Alexander Ignatenko. Silent Allah and Talkative Men

The author, a prominent Oriental scholar, explores the issue of inner conflicts that currently exist within Islam. Apart from the Koran which all Muslims believe to be a revelation of God or the “Recitation of Allah”, there is a large body of texts authored by mortal men. The author presents his viewpoint on the textual heritage of Islam.

Anton Oleinik. Political Demography: Generation Change Within Elite, and System Stability

In meritocratic societies where generation change within the elite takes place under a set of clearly defined and universally understood principles, there is little threat of “lost generations” emerging and destabilizing the system. In such societies, elite change is a constant, rather than a discretionary process. In Russia’s case, however, the problem of ensuring that everybody “plays by the rules” has not been not resolved. So generation issues persist – not only because modernization processes have not been completed, but also due to Russia’s peculiar method of elite change whereby various groups are periodically left in a limbo.
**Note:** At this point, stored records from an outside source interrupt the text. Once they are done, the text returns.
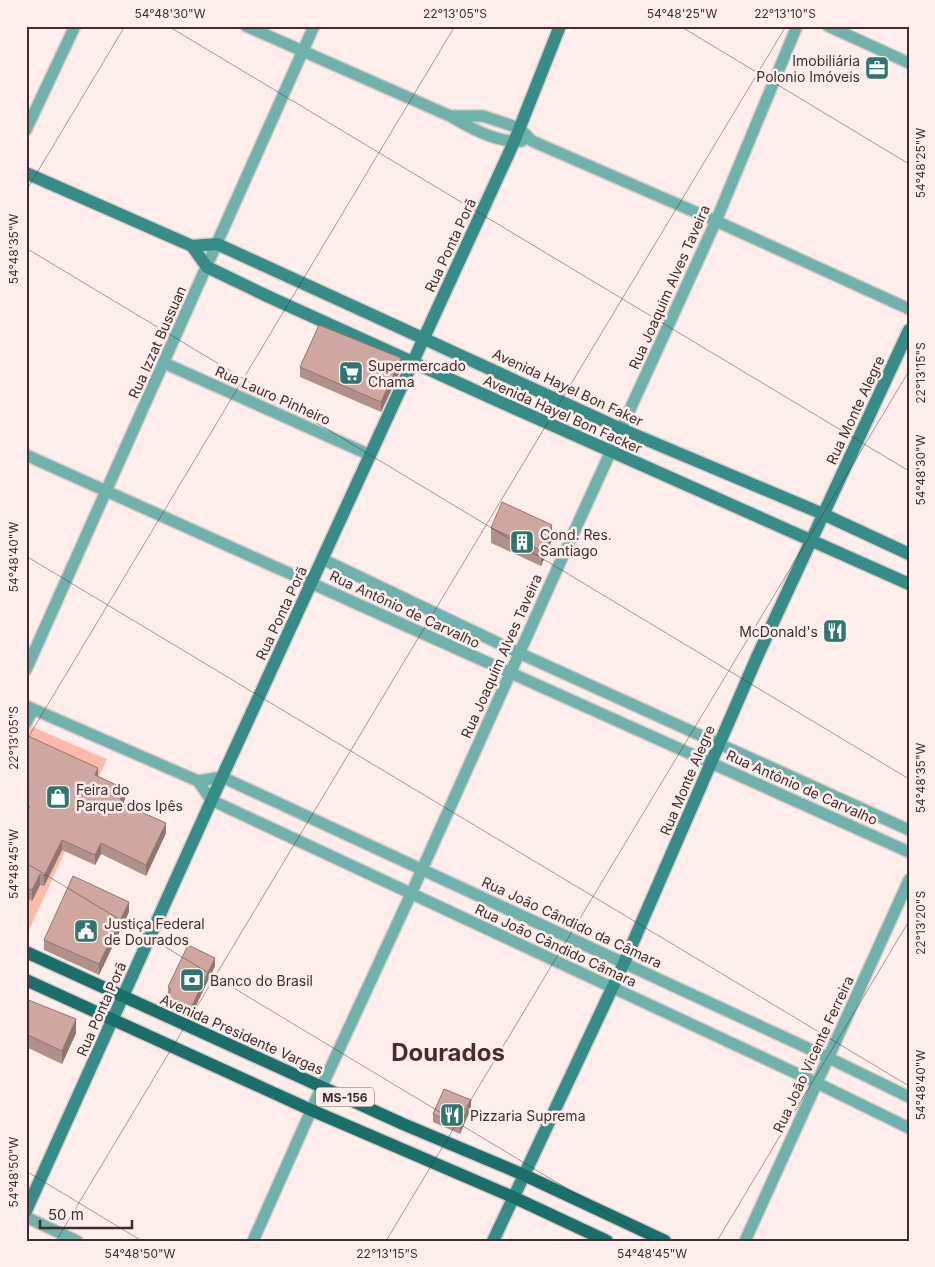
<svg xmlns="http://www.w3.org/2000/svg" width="935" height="1267" font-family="Inter,sans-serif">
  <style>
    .park { fill: #feb9ad }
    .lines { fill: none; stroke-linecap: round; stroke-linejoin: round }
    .street-casing { stroke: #dccbc9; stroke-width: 14 }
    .secondary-casing { stroke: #dccbc9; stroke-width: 15 }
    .primary-casing { stroke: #dccbc9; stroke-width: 15 }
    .street { stroke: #6fb1ab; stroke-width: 11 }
    .secondary { stroke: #368c86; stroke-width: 12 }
    .primary { stroke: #1b6f6a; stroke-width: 12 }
    .wall { fill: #b2908a }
    .shaded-wall { fill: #917570 }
    .building { fill: #cfa7a0; stroke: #917570 }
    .ticks { fill: none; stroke: #3e2e2c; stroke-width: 1; stroke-opacity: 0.45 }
    .labels { text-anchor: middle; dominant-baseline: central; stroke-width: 5; stroke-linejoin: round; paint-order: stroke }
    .shield { fill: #ffeeeb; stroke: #786865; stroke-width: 1 }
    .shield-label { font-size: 12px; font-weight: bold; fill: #3e2e2c }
    .poi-label { font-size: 14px; fill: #3e2e2c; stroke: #ffeeeb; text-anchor: start }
    .street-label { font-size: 14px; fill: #3e2e2c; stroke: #ffeeeb }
    .town-label { font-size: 24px; font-weight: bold; fill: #4b2b26; stroke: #ffeeeb }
    .neatline { fill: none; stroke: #3e2e2c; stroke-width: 2 }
    .ticks-label { font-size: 12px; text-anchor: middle; fill: #3e2e2c }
  </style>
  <rect width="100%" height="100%" fill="#ffeeeb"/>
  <path class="park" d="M26,724L107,759L26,937Z"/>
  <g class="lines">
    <defs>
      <path id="street" d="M246,26L450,116C471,128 496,143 522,141
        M828,26L909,63
        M450,116H483L519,128L532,141L716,221L909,309
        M26,130L75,26
        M164,363L370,455
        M26,455L909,852
        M322,559L519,653L909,830
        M26,670L314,26
        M26,706L198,781L211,800L817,1083L909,1128
        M26,723L33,709
        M198,781L222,777L829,1058L909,1097
        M26,1217L77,1241
        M253,1241L322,1086L411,894L558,567L716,221L797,26
        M745,1241L909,880"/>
      <path id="secondary" d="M26,173L192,246L217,244L621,429L823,514L909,554
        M192,246L207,267L267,296L496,400L909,584
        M26,1211L222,777L514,142L560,26
        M493,1241L624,963L757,657L909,330"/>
      <path id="primary" d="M26,952L403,1124L524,1175L665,1241
        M26,980L311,1110L513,1197L607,1241"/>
    </defs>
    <use href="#street" class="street-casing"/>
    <use href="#secondary" class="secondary-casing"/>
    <use href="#primary" class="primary-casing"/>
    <use href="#street" class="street"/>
    <use href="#secondary" class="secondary"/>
    <use href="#primary" class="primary"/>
  </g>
  <path class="wall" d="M300,367L401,369L381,412L300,377Z
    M491,528L552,540L541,566L491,543Z
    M26,735L98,777L125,799L123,804L166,833L146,876L101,854L95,865L62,850L44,886L40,885L32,901L26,898Z
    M129,912L99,975L44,950V940Z
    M215,966L190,1018L166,1007V999L168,995V987Z
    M26,999L76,1033L62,1064L26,1047Z
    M471,1108L460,1134L433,1122V1114Z"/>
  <path class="shaded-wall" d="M401,358V369L381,412V402Z
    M552,525V540L541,566V550Z
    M98,768V778L95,775Z
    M125,789V799L119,812V802Z
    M166,823V833L146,876V865Z
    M62,840V850L44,886V876Z
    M101,843V854L95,865V855Z
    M40,874V885L32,901V890Z
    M129,902V912L99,975V964Z
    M215,958V966L190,1018V1010Z
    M76,1019V1033L62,1064V1051Z
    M471,1100V1108L460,1134V1126Z"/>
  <path class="building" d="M319,325L401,358L381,402L300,367Z
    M502,502L552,525L541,550L491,528Z
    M26,735L98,768L95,775L125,789L119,802L166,823L146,865L101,843L95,855L62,840L44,876L40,874L32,890L26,887V809L30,807L26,805Z
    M73,876L129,902L99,964L44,940Z
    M188,945L215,958L190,1010L166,999L171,989L168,987Z
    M26,999L76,1019L62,1051L26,1034Z
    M444,1089L471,1100L460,1126L433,1114Z"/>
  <path class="ticks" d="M168,26L909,471M680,26L909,164M26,191L125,26M26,248L909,779M26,556L909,1086M26,741L455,26M26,863L654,1241M26,1171L142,1241M56,1241L786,26M386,1241L909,371M717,1241L909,921"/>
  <defs>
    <symbol id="office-square" viewBox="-11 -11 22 22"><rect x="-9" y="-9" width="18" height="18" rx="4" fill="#2e7671" stroke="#ffeeeb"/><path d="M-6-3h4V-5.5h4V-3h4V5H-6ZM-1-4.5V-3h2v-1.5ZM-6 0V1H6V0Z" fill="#fff"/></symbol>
    <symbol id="supermarket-square" viewBox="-11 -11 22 22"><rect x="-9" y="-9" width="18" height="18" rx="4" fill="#2e7671" stroke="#ffeeeb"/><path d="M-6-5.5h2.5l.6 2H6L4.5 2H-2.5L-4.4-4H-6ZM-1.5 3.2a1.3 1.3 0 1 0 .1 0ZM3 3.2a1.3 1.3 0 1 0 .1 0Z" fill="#fff"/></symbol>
    <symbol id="building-square" viewBox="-11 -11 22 22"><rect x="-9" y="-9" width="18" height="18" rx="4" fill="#2e7671" stroke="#ffeeeb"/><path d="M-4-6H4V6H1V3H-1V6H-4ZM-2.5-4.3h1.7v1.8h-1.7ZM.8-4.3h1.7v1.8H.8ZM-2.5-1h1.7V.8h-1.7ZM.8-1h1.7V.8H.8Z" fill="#fff"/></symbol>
    <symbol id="restaurant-square" viewBox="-11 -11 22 22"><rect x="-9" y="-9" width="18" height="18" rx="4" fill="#2e7671" stroke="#ffeeeb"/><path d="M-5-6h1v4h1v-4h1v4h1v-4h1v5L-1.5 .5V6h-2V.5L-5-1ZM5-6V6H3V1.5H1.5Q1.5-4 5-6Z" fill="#fff"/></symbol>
    <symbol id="shop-square" viewBox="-11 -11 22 22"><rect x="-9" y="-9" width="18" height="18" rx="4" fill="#2e7671" stroke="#ffeeeb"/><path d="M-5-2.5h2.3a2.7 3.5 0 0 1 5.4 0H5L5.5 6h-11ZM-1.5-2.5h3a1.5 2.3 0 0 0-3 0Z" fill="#fff"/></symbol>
    <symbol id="civic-square" viewBox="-11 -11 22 22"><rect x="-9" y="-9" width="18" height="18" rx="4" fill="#2e7671" stroke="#ffeeeb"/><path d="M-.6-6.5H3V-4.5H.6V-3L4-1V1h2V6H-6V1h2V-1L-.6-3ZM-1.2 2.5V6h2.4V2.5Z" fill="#fff"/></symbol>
    <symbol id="bank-square" viewBox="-11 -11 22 22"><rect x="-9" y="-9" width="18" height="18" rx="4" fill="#2e7671" stroke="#ffeeeb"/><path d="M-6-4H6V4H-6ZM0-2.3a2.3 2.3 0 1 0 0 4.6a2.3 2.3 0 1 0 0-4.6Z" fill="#fff"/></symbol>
  </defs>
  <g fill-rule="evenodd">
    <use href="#office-square" x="863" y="54" width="28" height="28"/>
    <use href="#supermarket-square" x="337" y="359" width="28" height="28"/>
    <use href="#building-square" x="508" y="528" width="28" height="28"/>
    <use href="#restaurant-square" x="821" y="617" width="28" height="28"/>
    <use href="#shop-square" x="44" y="783" width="28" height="28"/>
    <use href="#civic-square" x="72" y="917" width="28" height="28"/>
    <use href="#bank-square" x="178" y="966" width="28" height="28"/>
    <use href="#restaurant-square" x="438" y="1101" width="28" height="28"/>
  </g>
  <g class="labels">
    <rect class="shield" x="316" y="1087.5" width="58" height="19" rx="4"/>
    <g class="shield-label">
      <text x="345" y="1097">MS-156</text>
    </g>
    <g class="poi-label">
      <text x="860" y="60" text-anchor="end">Imobiliária<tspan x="860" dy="16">Polonio Imóveis</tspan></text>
      <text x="368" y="365">Supermercado<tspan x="368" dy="16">Chama</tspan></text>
      <text x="540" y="534">Cond. Res.<tspan x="540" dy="16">Santiago</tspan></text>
      <text x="818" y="631" text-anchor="end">McDonald's</text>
      <text x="76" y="789">Feira do<tspan x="76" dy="16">Parque dos Ipês</tspan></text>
      <text x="104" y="923">Justiça Federal<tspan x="104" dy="16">de Dourados</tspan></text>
      <text x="210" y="980">Banco do Brasil</text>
      <text x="470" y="1115">Pizzaria Suprema</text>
    </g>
    <g class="street-label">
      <text transform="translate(450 245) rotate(-65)">Rua Ponta Porã</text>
      <text transform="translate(669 287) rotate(-66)">Rua Joaquim Alves Taveira</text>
      <text transform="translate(157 342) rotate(-66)">Rua Izzat Bussuan</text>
      <text transform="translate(568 387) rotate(25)">Avenida Hayel Bon Faker</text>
      <text transform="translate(273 395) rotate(24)">Rua Lauro Pinheiro</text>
      <text transform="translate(855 410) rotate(-65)">Rua Monte Alegre</text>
      <text transform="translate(563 414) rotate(24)">Avenida Hayel Bon Facker</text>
      <text transform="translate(405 609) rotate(25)">Rua Antônio de Carvalho</text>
      <text transform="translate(281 613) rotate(-65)">Rua Ponta Porã</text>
      <text transform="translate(501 656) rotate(-66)">Rua Joaquim Alves Taveira</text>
      <text transform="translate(687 780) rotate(-67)">Rua Monte Alegre</text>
      <text transform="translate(802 787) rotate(24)">Rua Antônio de Carvalho</text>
      <text transform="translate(572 922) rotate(25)">Rua João Cândido da Câmara</text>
      <text transform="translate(556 945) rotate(25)">Rua João Cândido Câmara</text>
      <text transform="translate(101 1009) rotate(-66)">Rua Ponta Porã</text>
      <text transform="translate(242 1034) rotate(24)">Avenida Presidente Vargas</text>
      <text transform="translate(813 1054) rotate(-65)">Rua João Vicente Ferreira</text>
    </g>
    <g class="town-label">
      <text x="448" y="1052">Dourados</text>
    </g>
  </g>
  <rect width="935" height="1267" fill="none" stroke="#ffeeeb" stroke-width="55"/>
  <path d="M40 1220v8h92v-8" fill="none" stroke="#3e2e2c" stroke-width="2.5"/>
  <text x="48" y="1220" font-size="15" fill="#3e2e2c" stroke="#ffeeeb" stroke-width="4" paint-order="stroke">50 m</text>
  <rect x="28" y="28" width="880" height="1212" class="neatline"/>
  <g class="ticks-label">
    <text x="170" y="18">54°48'30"W</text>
    <text x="455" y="18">22°13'05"S</text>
    <text x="682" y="18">54°48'25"W</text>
    <text x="785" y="18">22°13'10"S</text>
    <text transform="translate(921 163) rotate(-90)" y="4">54°48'25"W</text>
    <text transform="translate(14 249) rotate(-90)" y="4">54°48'35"W</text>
    <text transform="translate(921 373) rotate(-90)" y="4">22°13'15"S</text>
    <text transform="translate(921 470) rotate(-90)" y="4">54°48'30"W</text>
    <text transform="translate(14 557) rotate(-90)" y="4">54°48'40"W</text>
    <text transform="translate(14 738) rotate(-90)" y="4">22°13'05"S</text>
    <text transform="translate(921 778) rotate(-90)" y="4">54°48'35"W</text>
    <text transform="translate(14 864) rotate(-90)" y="4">54°48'45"W</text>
    <text transform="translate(921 923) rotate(-90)" y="4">22°13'20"S</text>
    <text transform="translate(921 1085) rotate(-90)" y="4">54°48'40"W</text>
    <text transform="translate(14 1172) rotate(-90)" y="4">54°48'50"W</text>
    <text x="140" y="1258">54°48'50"W</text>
    <text x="387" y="1258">22°13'15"S</text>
    <text x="652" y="1258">54°48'45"W</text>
  </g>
</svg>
Andrea Graziosi. The New Soviet Archival Sources: Hypotheses for a Critical Assessment

The essay puts forward a number of hypotheses concerning the value and the weaknesses of the pre-1953 Soviet archival sources. A brief review of the Moscow central archives and the documents they contain is followed by a discussion of records pertaining to the people ruling the country. After mapping the territory of the sources available, an attempt is made at evaluating the size and the relevance of the lacunae in this kind of documentation. The biases of the documents caused by ideologies, the characteristics, the interests and the cultures of the Soviet bureaucracies are then analyzed. A specialized treatment is given to economic data. A final section raises the problem of the huge lacunae in the documentation pertaining to the life and the mentalites of the Soviet people.

Maxim Khloponin, Deputy Burgomeister

A sketch featuring the life of Alexei Kepov (1900-1974), a poet and chief architect in the city of Kursk before World War II. During the German occupation, Kepov served as the city’s deputy burgomeister. After the war, he was sentenced to 13 years in Kazakhstan labor camps.
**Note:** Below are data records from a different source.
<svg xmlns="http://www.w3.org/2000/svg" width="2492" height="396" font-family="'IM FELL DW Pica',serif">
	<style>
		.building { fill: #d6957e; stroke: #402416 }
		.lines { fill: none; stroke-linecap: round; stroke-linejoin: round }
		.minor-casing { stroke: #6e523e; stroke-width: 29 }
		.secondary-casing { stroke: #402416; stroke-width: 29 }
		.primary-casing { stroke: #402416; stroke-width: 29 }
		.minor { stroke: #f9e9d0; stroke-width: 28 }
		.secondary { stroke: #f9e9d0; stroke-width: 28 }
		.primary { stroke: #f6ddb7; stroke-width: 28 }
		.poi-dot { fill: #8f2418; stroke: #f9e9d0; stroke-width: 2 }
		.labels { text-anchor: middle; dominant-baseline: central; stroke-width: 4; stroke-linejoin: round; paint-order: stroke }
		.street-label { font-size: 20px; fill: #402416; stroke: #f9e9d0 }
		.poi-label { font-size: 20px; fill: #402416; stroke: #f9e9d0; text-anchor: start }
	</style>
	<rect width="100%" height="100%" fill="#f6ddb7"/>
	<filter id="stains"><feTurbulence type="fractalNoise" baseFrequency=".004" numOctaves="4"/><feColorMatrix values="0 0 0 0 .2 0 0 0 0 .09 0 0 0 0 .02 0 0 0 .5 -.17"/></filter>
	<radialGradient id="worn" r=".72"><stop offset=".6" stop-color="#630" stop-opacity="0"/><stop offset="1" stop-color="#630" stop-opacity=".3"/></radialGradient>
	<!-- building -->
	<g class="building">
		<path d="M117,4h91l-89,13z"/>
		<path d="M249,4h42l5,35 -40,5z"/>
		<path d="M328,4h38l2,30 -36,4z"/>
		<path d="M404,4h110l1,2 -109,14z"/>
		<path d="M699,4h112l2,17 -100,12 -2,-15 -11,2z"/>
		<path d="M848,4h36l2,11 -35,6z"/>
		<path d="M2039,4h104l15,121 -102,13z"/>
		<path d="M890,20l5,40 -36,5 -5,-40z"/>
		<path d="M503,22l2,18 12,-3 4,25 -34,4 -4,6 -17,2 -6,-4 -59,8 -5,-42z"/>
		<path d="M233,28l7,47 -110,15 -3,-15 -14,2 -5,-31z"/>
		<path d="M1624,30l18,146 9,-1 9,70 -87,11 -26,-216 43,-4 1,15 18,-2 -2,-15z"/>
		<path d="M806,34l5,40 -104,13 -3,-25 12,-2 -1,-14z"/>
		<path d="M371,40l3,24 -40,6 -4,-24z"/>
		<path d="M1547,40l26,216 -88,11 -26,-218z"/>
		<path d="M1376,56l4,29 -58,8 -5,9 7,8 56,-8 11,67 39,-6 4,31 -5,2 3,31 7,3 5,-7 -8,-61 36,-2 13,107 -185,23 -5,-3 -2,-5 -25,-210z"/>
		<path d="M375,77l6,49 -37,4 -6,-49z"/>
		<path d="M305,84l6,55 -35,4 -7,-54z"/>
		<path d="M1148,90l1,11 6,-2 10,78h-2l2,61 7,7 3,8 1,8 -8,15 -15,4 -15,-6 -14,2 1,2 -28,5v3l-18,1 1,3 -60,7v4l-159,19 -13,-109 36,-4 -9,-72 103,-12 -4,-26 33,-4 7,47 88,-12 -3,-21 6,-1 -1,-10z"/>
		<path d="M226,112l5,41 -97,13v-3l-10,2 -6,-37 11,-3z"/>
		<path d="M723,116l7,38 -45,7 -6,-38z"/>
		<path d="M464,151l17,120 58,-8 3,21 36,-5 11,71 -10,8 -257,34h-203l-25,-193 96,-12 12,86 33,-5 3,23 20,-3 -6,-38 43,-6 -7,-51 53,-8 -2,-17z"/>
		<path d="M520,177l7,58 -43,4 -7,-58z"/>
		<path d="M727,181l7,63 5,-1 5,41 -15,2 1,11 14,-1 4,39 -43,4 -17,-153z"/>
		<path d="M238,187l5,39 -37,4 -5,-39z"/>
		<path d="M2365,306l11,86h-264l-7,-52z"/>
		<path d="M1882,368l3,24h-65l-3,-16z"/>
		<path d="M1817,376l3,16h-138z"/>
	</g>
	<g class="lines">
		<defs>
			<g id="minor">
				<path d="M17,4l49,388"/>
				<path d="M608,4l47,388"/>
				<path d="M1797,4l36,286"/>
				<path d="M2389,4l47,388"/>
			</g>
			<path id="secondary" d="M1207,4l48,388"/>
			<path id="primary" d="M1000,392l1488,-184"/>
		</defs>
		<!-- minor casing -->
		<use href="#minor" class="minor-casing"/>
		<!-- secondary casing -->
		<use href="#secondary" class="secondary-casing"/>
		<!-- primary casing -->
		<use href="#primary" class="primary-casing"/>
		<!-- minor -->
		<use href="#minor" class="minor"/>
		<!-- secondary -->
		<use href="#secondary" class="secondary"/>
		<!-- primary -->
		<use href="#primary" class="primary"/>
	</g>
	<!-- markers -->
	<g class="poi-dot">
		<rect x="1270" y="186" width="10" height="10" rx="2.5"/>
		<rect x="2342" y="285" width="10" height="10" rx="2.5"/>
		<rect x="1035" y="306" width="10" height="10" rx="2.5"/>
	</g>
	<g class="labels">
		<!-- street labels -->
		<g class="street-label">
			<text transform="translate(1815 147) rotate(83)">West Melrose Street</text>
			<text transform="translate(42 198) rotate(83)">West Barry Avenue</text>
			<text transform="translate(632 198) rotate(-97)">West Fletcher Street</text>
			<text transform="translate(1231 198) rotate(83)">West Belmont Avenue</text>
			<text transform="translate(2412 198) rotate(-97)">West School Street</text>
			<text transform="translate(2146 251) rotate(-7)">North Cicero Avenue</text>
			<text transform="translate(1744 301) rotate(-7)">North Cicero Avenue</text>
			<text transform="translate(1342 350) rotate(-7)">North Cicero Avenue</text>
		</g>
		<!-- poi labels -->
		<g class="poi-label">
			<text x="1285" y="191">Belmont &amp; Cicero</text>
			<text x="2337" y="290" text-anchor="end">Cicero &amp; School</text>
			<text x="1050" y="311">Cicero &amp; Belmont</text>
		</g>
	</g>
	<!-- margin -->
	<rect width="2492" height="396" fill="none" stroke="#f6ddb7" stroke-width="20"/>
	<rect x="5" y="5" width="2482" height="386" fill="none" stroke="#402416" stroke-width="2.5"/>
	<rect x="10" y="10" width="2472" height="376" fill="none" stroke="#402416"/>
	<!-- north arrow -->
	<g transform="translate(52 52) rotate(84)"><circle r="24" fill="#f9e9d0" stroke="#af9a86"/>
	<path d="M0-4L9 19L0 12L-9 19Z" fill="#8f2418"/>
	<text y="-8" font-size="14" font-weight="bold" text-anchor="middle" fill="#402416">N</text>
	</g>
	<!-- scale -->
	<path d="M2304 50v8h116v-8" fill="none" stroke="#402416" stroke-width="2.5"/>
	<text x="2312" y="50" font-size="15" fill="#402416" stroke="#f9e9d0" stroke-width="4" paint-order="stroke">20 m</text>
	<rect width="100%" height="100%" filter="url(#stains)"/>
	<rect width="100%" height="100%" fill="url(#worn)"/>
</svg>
Mikhail Prishvin. From the Diary (1932)

In 1932, Prishvin pondered over the stance a writer should take vis-a-vis the Bolsheviks. While expressing indignation over the blindness and folly of those who genuinely believed that there could be a separate proletarian culture, he reserved special condemnation for those intellectuals who, despite understanding full well the disastrous nature of the new authorities’ policies, nevertheless offered to cooperate with the Bolsheviks “for a mess of porridge”.